GIVEN TEXT START

The current Government switched from PSND to Public Sector Net Financial Liabilities (PSNFL). The new rules still count debt the Government owns, but they also count financial assets the Government owns – though not physical assets like homes.
This is where things get interesting for council housing.
By far the largest source of borrowing for council housing is from the Public Works Loan Board (PWLB): effectively, councils borrow money from the Treasury, which raises the money by selling gilts on the international markets. When the Treasury lends to council landlords in this way, under PSNFL it actually creates an asset for the public sector: the money councils owe to HMT.
The result is that investing in council housing is a lot easier than it used to be. Let’s say the Treasury agrees to ‘forgive’ £100 million of unsustainable HRA debt to give councils some breathing room, and councils then take out £100 million of new PWLB loans.
Under the old debt rules, this would have looked like the Government simply taking on more debt. Under the new PSNFL rules, it is treated more like cancelling an old loan and then making a new one. The council owes the Treasury £100 million, but the Treasury also owns a £100 million loan. That new loan is recognised as a public financial asset and is largely netted off public debt.
So there’s no reason not to invest in council housing?
Not quite.
New PWLB borrowing for council housing still increases the size of the Government’s balance sheet and the amount of money the Treasury has to raise from investors to finance the new PWLB loans: HMT has to borrow to on-lend to councils. It is unclear how markets would react to a large-scale increase in investment for council housing using the current model. That depends partly on the scale of new PWLB lending, but above all on investor expectations of the UK’s wider fiscal position.

GIVEN TEXT END

**WHAT YOU SHOULD DO**
Reproduce word for word the part of the council housing borrowing text starting at "This is where" and ending at "owe to HMT.".

LISTED RECORDS START

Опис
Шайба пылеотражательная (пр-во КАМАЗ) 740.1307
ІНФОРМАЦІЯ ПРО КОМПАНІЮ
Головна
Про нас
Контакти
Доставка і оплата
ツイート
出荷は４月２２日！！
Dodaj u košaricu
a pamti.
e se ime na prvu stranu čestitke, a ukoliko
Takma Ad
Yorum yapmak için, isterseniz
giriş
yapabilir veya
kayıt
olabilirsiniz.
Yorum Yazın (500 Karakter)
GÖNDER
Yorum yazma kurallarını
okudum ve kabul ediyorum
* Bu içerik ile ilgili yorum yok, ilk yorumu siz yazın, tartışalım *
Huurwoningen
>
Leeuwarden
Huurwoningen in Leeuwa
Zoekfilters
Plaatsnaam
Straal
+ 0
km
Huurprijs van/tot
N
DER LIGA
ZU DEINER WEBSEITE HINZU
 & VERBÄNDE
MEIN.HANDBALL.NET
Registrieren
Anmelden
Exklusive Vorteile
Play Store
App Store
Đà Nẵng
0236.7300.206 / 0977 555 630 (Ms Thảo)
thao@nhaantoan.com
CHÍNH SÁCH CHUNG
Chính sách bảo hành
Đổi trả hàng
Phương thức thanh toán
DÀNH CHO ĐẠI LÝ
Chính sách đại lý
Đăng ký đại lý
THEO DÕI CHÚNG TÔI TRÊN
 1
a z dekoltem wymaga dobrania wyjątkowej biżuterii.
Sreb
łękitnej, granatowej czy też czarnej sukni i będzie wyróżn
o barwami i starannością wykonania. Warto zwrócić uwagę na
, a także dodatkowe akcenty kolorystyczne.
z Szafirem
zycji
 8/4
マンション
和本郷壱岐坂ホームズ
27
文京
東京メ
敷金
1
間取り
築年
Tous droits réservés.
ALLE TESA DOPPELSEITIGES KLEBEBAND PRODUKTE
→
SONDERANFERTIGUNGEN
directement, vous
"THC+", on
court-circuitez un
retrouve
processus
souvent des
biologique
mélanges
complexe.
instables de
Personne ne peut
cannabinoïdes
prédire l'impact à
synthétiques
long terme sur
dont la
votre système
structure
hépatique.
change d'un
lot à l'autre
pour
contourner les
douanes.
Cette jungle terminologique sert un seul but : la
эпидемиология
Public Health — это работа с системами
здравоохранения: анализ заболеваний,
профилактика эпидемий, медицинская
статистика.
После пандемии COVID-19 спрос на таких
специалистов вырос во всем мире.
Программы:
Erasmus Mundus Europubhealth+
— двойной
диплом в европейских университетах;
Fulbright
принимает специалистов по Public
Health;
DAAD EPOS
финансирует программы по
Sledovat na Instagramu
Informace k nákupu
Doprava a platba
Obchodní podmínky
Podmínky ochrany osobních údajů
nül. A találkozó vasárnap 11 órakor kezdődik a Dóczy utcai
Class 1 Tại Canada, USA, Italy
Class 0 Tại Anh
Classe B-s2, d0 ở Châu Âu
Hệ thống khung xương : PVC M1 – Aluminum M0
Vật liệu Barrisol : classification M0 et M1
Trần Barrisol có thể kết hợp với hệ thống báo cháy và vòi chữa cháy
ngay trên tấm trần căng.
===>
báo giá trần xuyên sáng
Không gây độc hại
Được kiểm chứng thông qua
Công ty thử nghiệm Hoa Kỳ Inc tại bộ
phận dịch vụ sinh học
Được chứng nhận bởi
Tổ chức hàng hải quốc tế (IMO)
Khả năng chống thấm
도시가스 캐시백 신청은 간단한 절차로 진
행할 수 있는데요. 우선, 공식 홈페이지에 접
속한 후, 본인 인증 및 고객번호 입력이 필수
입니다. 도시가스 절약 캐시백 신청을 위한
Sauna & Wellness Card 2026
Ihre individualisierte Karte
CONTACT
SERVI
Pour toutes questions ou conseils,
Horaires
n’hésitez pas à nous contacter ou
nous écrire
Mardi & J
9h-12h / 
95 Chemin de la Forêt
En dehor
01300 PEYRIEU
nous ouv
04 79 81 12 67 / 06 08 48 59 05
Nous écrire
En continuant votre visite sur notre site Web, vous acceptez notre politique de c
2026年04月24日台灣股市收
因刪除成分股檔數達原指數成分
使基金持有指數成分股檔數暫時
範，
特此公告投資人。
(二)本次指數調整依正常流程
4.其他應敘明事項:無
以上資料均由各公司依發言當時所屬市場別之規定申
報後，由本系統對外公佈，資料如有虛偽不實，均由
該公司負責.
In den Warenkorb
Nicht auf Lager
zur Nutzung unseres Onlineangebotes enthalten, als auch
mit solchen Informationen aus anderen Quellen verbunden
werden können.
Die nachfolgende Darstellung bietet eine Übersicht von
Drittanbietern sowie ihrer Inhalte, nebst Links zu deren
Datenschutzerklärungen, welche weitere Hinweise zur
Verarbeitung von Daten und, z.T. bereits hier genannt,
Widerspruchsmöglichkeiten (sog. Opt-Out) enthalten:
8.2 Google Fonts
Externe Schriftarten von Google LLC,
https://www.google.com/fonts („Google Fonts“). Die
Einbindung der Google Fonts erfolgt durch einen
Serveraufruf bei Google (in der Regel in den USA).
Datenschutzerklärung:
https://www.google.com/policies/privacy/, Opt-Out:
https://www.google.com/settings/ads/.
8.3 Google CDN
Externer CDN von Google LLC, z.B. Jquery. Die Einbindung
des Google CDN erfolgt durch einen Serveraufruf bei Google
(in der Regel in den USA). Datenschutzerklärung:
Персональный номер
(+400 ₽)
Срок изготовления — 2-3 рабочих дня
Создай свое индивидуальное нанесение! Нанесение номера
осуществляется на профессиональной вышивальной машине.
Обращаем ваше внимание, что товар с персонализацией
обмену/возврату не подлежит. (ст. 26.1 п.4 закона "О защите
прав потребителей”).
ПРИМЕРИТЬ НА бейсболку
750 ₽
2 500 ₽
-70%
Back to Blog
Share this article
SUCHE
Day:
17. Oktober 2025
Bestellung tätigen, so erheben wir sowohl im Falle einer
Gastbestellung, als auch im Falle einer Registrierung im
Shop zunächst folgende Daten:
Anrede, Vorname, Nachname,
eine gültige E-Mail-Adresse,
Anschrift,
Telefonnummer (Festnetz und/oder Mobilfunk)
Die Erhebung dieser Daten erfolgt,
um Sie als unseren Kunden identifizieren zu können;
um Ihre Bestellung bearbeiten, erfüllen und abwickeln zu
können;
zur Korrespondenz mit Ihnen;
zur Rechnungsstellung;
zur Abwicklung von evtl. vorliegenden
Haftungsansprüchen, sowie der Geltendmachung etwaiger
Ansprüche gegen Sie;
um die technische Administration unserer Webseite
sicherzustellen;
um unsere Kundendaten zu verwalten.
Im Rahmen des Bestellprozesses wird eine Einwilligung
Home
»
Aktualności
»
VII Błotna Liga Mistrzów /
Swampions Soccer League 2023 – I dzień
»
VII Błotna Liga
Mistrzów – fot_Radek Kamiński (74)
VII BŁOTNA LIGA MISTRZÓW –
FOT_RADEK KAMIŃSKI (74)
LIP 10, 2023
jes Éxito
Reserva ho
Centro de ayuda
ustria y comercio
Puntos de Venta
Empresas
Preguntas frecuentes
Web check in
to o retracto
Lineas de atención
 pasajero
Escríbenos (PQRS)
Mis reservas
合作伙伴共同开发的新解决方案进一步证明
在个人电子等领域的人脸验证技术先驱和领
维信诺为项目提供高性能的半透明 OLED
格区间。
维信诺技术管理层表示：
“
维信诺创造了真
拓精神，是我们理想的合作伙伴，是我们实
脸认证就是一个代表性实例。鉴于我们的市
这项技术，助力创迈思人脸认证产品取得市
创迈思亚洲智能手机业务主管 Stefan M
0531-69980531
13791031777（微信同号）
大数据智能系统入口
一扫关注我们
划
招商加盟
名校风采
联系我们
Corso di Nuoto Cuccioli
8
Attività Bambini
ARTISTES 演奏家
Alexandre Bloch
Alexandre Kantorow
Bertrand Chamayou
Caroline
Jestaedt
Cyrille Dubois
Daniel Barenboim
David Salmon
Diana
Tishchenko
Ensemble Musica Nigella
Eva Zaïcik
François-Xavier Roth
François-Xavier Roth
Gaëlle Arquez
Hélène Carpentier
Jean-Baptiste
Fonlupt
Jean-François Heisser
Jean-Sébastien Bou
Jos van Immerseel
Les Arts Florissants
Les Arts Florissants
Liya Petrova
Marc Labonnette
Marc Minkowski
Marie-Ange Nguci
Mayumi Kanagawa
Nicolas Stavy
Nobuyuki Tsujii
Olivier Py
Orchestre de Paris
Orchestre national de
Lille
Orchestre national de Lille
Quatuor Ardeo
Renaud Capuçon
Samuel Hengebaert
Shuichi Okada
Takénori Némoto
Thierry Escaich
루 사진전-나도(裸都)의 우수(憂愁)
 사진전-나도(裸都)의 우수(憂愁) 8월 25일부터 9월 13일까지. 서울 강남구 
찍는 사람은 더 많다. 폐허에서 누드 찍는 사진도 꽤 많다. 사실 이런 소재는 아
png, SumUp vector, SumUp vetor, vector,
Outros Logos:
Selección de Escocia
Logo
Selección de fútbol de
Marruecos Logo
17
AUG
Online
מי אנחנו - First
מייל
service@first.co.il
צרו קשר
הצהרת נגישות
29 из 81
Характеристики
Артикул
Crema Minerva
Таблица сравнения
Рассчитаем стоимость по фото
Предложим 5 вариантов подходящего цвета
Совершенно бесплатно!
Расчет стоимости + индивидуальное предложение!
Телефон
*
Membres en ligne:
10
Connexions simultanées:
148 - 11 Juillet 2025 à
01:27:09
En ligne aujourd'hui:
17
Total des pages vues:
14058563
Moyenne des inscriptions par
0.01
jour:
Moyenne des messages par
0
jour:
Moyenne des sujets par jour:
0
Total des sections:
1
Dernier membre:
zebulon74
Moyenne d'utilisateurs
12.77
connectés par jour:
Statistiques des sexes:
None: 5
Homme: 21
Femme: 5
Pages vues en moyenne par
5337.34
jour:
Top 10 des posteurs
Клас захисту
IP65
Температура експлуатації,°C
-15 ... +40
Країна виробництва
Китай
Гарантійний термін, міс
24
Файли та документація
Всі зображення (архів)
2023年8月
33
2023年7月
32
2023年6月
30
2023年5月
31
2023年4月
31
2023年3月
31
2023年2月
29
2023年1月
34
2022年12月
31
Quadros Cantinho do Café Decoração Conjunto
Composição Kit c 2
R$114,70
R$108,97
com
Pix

LISTED RECORDS END

**FINAL ANSWER**
This is where things get interesting for council housing.
By far the largest source of borrowing for council housing is from the Public Works Loan Board (PWLB): effectively, councils borrow money from the Treasury, which raises the money by selling gilts on the international markets. When the Treasury lends to council landlords in this way, under PSNFL it actually creates an asset for the public sector: the money councils owe to HMT.